• _Selected excerpt_:
★ ★ ★

PanamaRed - Mar 16, 2016 8:59 pm Date Climbed: Mar 12, 2016
Rappeled in darkness
Made 2 sepearte attempts on the North Chimney route, on both March 11, and March 12 2016. We started too late the first day and had to bail off the route after the 1st pitch. The next day we climbed the entire route, swapping leads, and made it to the top. Due to heavy traffic on the route that day we summited just as the sun set, and rappelled the North Face in the dark. All in all a sweet climb. Definatly want to come back and do the Kor-Ingalls.
jacobsmaki - Jun 24, 2015 6:24 pm Date Climbed: Apr 29, 2015
Fantastic!
What a great climb! I'd do this again in a heart beat.
Matt Lemke - Mar 25, 2015 8:39 pm Date Climbed: Nov 25, 2014
North Chimney
I led every pitch. Took me awhile but I managed. Fell once on the 2nd pitch and took twice on the first. Man I was out of shape lol.

★ ★ ★

• _Written task A_: Indicate whether each statement agrees with the climbing log: (i) On the first day, PanamaRed's party abandoned the route after the first pitch; (ii) Matt Lemke alternated leads with a partner; (iii) jacobsmaki's climb took place on Apr 29, 2015. For each, answer yes or no and quote the deciding words.
• _Written task B_: List every value given after "Date Climbed:" in the climbing log.

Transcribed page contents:
★ ★ ★

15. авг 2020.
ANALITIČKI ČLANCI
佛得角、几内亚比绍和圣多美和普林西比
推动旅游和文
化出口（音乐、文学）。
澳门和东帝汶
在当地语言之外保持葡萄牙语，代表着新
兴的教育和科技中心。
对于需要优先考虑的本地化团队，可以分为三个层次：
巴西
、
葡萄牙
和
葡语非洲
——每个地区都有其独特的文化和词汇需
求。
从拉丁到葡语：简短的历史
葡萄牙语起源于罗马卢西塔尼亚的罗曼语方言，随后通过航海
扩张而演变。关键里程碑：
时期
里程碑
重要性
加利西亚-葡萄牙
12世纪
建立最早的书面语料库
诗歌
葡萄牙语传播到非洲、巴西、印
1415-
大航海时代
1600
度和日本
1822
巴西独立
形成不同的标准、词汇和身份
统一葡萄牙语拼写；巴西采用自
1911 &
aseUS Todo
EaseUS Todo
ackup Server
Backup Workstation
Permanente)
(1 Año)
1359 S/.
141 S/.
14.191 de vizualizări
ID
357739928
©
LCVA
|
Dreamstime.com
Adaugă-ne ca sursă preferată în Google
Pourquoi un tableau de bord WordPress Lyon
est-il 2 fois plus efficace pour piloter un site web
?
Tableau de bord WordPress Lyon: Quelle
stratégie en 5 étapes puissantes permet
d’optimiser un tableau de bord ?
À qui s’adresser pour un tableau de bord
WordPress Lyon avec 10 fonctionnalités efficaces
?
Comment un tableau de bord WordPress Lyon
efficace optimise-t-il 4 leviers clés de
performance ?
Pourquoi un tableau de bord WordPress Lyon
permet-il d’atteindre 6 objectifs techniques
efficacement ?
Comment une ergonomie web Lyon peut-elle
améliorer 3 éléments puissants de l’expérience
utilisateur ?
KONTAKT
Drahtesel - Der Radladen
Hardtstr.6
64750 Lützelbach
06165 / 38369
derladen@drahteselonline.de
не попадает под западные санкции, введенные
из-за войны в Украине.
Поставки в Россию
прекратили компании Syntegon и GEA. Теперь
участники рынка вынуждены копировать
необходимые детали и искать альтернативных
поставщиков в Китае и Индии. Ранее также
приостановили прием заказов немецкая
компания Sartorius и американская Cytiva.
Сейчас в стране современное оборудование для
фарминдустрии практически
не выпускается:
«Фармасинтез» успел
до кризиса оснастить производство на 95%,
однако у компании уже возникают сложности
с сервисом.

★ ★ ★

• _Problem solution A_:
(i) Yes: "had to bail off the route after the 1st pitch"
(ii) No: "I led every pitch."
(iii) Yes: "Date Climbed: Apr 29, 2015"

• _Problem solution B_:
Mar 12, 2016
Apr 29, 2015
Nov 25, 2014